Published in the Sunday Times

The Midnight BellThe Midnight Bell
Jack Higgins, HarperCollins

Which book changed your life?
As a child, Oliver Twist and in my teens, The Great Gatsby made me think I had to be a writer.

What music helps you write?
All types of music.

What is the strangest thing you’ve done when researching a book?
Exploring wrecks at depths in the Virgin Islands when researching U-boats.

Do you keep a diary?
No, but I do keep a day book which is different because it handles truth and can’t be escaped.

Who is your favourite fictional hero?
As a child, Errol Flynn. Saw his Robin Hood lately and it was still wonderful with Claude Rains as King John.
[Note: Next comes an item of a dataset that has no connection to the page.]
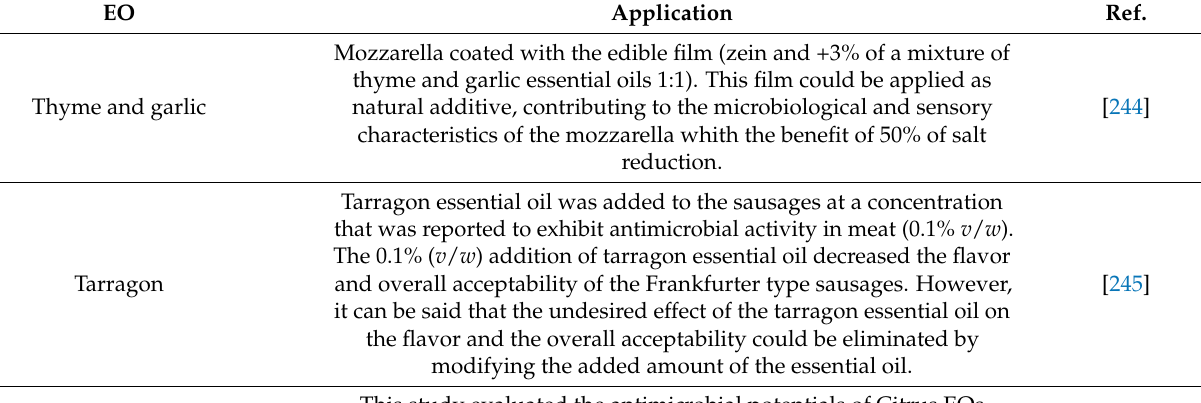
Table 3. Application of some EOs incorporated in films or coatings for food preservation and safety.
Which words do you most overuse?
Others would have to tell.

What books are you embarrassed not to have read yet?
The Harry Potter series.

Has a book ever changed your mind about something?
Quite a bit of what Winston Churchill wrote, covering the nature of war and the bravery of ordinary human beings.

You’re hosting a literary dinner with three writers. Who’s invited?
Frederick Forsyth, Agatha Christie and Alistair MacLean, a genuine friend who gave me great encouragement.

Do you finish every book that you start? If you don’t, how do you decide when to stop reading?
No, I stop reading a book if it is boring the hell out of me!

What’s the best book you’ve ever received as a gift?
A copy of The Distant Summer, written by my eldest daughter, Sarah Patterson, when she was 15. A World War 2 story set in a village in England close to a Lancaster bomber station where a 16-year-old vicar’s daughter falls in love with a young rear gunner whose burned hands have ruined his future. A heartbreaking, wonderful book. You’ll cry.